LONDON — Britain announced a major investment in wind power Thursday as it hosted an international summit on energy security — with Europe and the United States at odds over whether to cut their reliance on fossil fuels.
U.K. Prime Minister Keir Starmer said the government will invest 300 million pounds ($400 million) in boosting Britain's capacity to manufacture components for the offshore wind industry, a move it hopes will encourage private investment in the U.K.'s renewable energy sector.
Surging energy prices and the Russia-Ukraine war have made European leaders think hard about global energy security an their reliance on Russian natural gas. Ukraine halted Russian gas supplies to European customers through its pipeline network in January.
''As long as energy can be weaponized against us, our countries and our citizens are vulnerable and exposed,'' U.K. Energy Secretary Ed Miliband told delegates.
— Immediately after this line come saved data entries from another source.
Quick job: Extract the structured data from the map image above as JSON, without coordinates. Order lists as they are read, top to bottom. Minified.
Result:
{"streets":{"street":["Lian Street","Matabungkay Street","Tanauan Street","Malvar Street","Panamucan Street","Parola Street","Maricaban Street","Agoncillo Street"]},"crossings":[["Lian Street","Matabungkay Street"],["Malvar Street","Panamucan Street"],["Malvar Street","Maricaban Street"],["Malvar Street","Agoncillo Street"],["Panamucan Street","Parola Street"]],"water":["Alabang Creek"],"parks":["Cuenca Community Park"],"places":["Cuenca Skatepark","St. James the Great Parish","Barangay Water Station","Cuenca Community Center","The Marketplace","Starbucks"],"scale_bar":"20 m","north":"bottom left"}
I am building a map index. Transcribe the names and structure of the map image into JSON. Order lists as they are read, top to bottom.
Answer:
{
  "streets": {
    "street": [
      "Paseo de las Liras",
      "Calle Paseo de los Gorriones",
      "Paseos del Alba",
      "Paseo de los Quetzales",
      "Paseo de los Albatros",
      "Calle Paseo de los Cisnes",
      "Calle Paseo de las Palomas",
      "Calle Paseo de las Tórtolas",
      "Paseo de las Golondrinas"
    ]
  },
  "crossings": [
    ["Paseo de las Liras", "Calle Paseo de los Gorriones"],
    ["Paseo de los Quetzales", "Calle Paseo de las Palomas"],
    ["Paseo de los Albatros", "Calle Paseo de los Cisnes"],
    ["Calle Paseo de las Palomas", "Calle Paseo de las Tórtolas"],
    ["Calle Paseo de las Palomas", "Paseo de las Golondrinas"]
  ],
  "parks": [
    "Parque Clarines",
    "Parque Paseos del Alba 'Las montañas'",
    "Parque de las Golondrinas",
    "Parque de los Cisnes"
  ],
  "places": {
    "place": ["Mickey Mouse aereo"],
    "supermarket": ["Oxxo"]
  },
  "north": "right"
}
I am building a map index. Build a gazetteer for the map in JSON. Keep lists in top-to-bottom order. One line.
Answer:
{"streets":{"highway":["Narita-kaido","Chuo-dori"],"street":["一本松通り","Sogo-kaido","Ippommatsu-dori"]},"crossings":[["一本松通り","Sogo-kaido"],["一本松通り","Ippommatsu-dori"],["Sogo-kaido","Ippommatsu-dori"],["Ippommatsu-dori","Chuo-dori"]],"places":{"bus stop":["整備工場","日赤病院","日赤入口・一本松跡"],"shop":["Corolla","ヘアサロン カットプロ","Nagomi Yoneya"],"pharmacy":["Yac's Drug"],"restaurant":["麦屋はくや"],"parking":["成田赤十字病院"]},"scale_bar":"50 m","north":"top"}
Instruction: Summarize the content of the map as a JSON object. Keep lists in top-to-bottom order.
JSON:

He said ''low-carbon power'' was a route to energy security as well as a way to slow climate change.
Britain now gets more than half its electricity from renewable sources such as wind and solar power, and the rest from natural gas and nuclear energy. It aims to generate all the U.K.'s energy from renewable sources by 2030.
The last U.K. coal-fired power plant closed last year, ending 142 years of coal-generated electricity in the nation that sparked the Industrial Revolution.
Other European nations including Germany and France have committed to more wind energy production, and some are also phasing out coal.